Singapore Aero Engine Services Pte Ltd
Design and build analytical tools to provide insight to related engineering KPIs not limited to repair yield, repair callout, repair efficiency, repair effectiveness, component reject mode, etc.
Based on big data, derive predictive solutions to provide guidance to the business including the forecasting of cost, parts replacement / repair, engine workscope, performance, etc.
Automate manual processes, optimize data delivery redesigning infrastructure for greater scalability of extraction, transformation and loading of data.

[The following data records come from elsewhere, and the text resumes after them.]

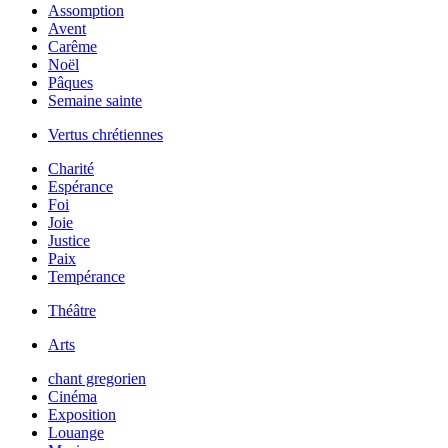
Assomption
Avent
Carême
Noël
Pâques
Semaine sainte
Vertus chrétiennes
Charité
Espérance
Foi
Joie
Justice
Paix
Tempérance
Théâtre
Arts
chant gregorien
Cinéma
Exposition
Louange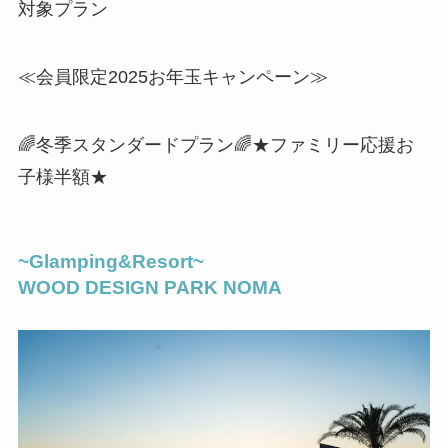
対象プラン
≪会員限定2025お年玉キャンペーン≫
🌈冬季スタンダードプラン🌈★ファミリー応援お
子様半額★
~Glamping&Resort~
WOOD DESIGN PARK NOMA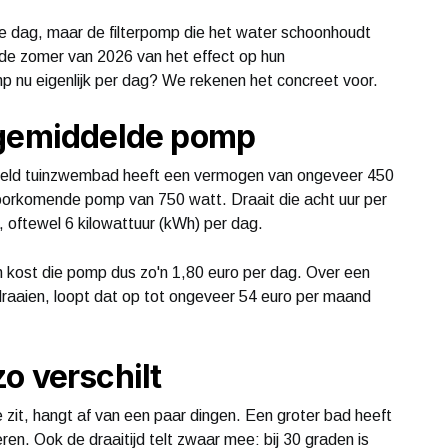
me dag, maar de filterpomp die het water schoonhoudt
 de zomer van 2026 van het effect op hun
p nu eigenlijk per dag? We rekenen het concreet voor.
 gemiddelde pomp
ld tuinzwembad heeft een vermogen van ongeveer 450
oorkomende pomp van 750 watt. Draait die acht uur per
 oftewel 6 kilowattuur (kWh) per dag.
h kost die pomp dus zo'n 1,80 euro per dag. Over een
raaien, loopt dat op tot ongeveer 54 euro per maand
o verschilt
 zit, hangt af van een paar dingen. Een groter bad heeft
ren. Ook de draaitijd telt zwaar mee: bij 30 graden is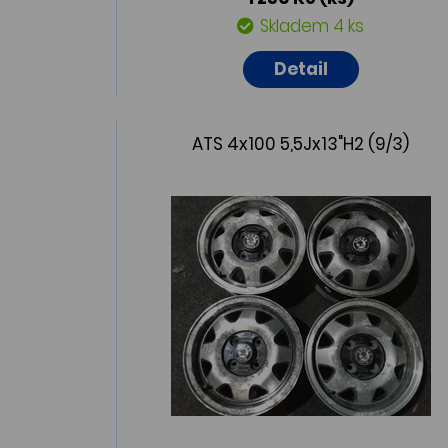
Skladem 4 ks
Detail
ATS 4x100 5,5Jx13"H2 (9/3)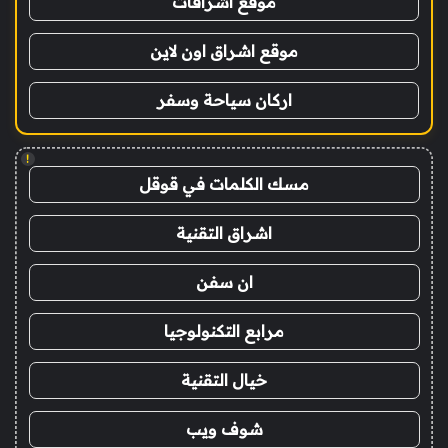
موقع اشراقات
موقع اشراق اون لاين
اركان سياحة وسفر
!
مسك الكلمات في قوقل
اشراق التقنية
ان سفن
مرابع التكنولوجيا
خيال التقنية
شوف ويب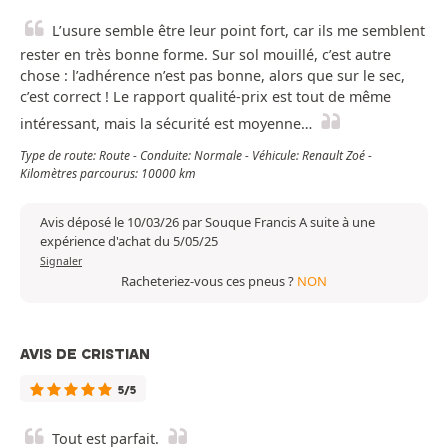
L’usure semble être leur point fort, car ils me semblent
rester en très bonne forme. Sur sol mouillé, c’est autre
chose : l’adhérence n’est pas bonne, alors que sur le sec,
c’est correct ! Le rapport qualité-prix est tout de même
intéressant, mais la sécurité est moyenne…
Type de route: Route - Conduite: Normale - Véhicule: Renault Zoé -
Kilomètres parcourus: 10000 km
Avis déposé le 10/03/26 par Souque Francis A suite à une
expérience d'achat du 5/05/25
Signaler
Racheteriez-vous ces pneus ?
NON
AVIS DE CRISTIAN
5/5
Tout est parfait.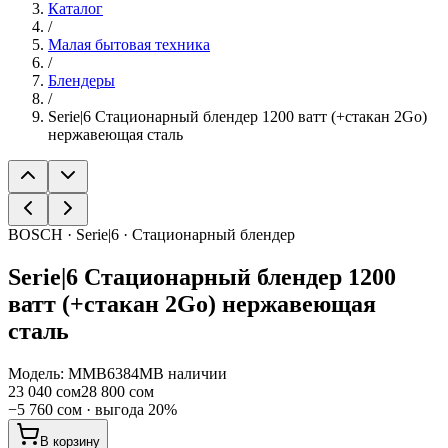
Каталог
/
Малая бытовая техника
/
Блендеры
/
Serie|6 Стационарный блендер 1200 ватт (+стакан 2Go)
нержавеющая сталь
BOSCH · Serie|6 · Стационарный блендер
Serie|6
Стационарный блендер 1200
ватт (+стакан 2Go) нержавеющая
сталь
Модель:
MMB6384M
В наличии
23 040 сом
28 800 сом
−
5 760 сом
· выгода
20
%
В корзину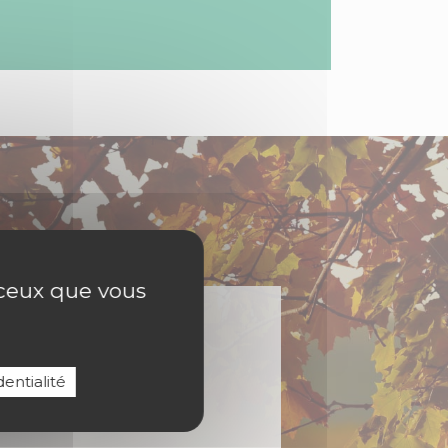
r ceux que vous
entialité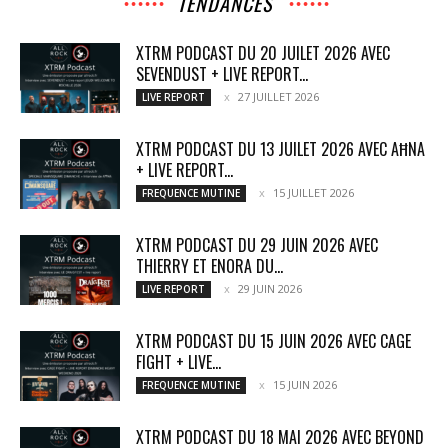
TENDANCES
XTRM PODCAST DU 20 JUILET 2026 AVEC
SEVENDUST + LIVE REPORT...
27 JUILLET 2026
LIVE REPORT
XTRM PODCAST DU 13 JUILET 2026 AVEC AĦNA
+ LIVE REPORT...
15 JUILLET 2026
FREQUENCE MUTINE
XTRM PODCAST DU 29 JUIN 2026 AVEC
THIERRY ET ENORA DU...
29 JUIN 2026
LIVE REPORT
XTRM PODCAST DU 15 JUIN 2026 AVEC CAGE
FIGHT + LIVE...
15 JUIN 2026
FREQUENCE MUTINE
XTRM PODCAST DU 18 MAI 2026 AVEC BEYOND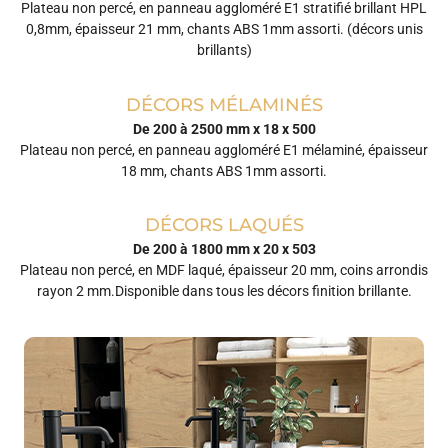
Plateau non percé, en panneau aggloméré E1 stratifié brillant HPL
0,8mm, épaisseur 21 mm, chants ABS 1mm assorti. (décors unis
brillants)
DÉCORS MÉLAMINÉS
De 200 à 2500 mm x 18 x 500
Plateau non percé, en panneau aggloméré E1 mélaminé, épaisseur
18 mm, chants ABS 1mm assorti.
DÉCORS LAQUÉS
De 200 à 1800 mm x 20 x 503
Plateau non percé, en MDF laqué, épaisseur 20 mm, coins arrondis
rayon 2 mm.Disponible dans tous les décors finition brillante.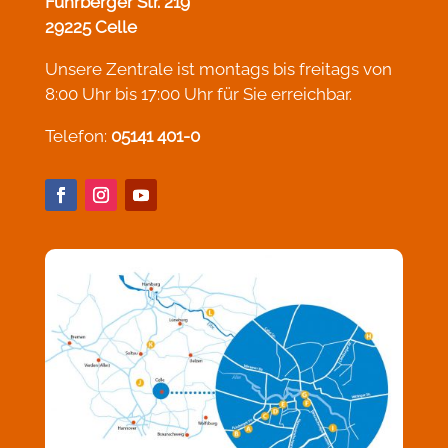
Fuhrberger Str. 219
29225 Celle
Unsere Zentrale ist montags bis freitags von
8:00 Uhr bis 17:00 Uhr für Sie erreichbar.
Telefon:
05141 401-0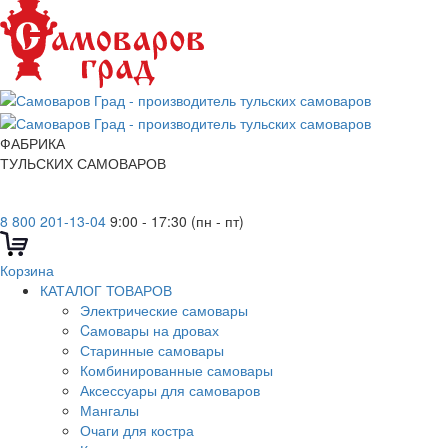
ФАБРИКА
ТУЛЬСКИХ САМОВАРОВ
8 800 201-13-04
9:00 - 17:30 (пн - пт)
Корзина
КАТАЛОГ ТОВАРОВ
Электрические самовары
Cамовары на дровах
Старинные самовары
Комбинированные самовары
Аксессуары для самоваров
Мангалы
Очаги для костра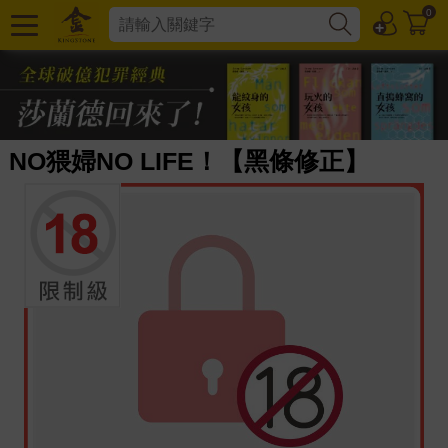
0
NO猥婦NO LIFE！【黑條修正】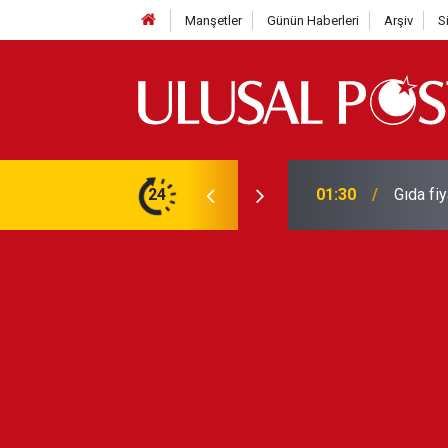
Manşetler
Günün Haberleri
Arşiv
S
3 yılın en yüksek seviyesine çıktı
24
01:26
Galatas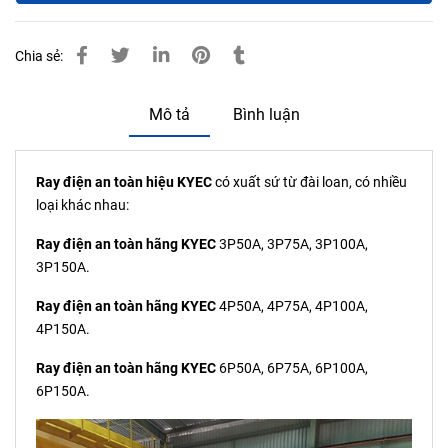
Chia sẻ:
Mô tả
Bình luận
Ray điện an toàn hiệu KYEC
có xuất sứ từ đài loan, có nhiều
loại khác nhau:
Ray điện an toàn hãng KYEC
3P50A, 3P75A, 3P100A,
3P150A.
Ray điện an toàn hãng KYEC
4P50A, 4P75A, 4P100A,
4P150A.
Ray điện an toàn hãng KYEC
6P50A, 6P75A, 6P100A,
6P150A.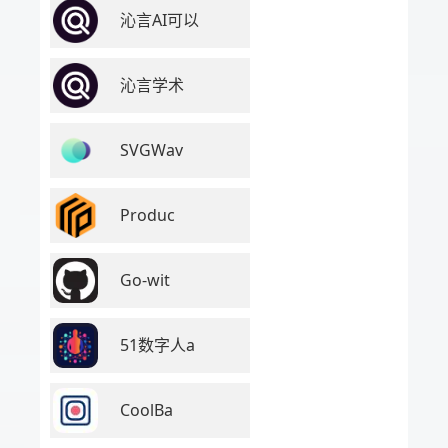
沁言AI可以
沁言学术
SVGWav
Produc
Go-wit
51数字人a
CoolBa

Identify, design and implement internal engineering business process improvements that will benefit data collection, Extraction, transformation, loading and analysis.
Create and maintain Optimal Data pipeline and architecture to assemble large, complex data sets that meet business requirements.
Use Data Analytics to identify trend and propose potential Life Cycle Cost initiative for win-win benefit.
Work with other engineering teams to assist with data related technical issues and analysis.
Use existing data and engineering knowledge to develop and validate time required to perform a repair.
Lead technical discussion with internal and external stakeholders such as Operations, OEM, customer to agree value engineering issues such as yield, rework, time required to repair etc.
Minimum a Degree in Manufacturing / Mechanical / Computer Science Engineering
Familiar with use of Power BI and Minitab with relevant experiences in programming with VBA, SQL and or C# would be advantageous.
Able to code in Python and is familiar with the use of libraries such as NumPy, Pandas, Scikit-learn and Tensorflow.
Possess good skills in communication, analytics, statistics, data wrangling and business reporting.
Knowledge of component repair processes (e.g. Welding, Plasma, Machining, Coating etc) would be an advantage.
Strong problem-solving and quantitative computational skills
Meticulous and able to work effectively both independently and in a team
Minimally 2 years of experience in a similar capacity in the aviation industry preferred.
Fresh Graduates and engineers (from non-aviation industry) with relevant experiences may be considered.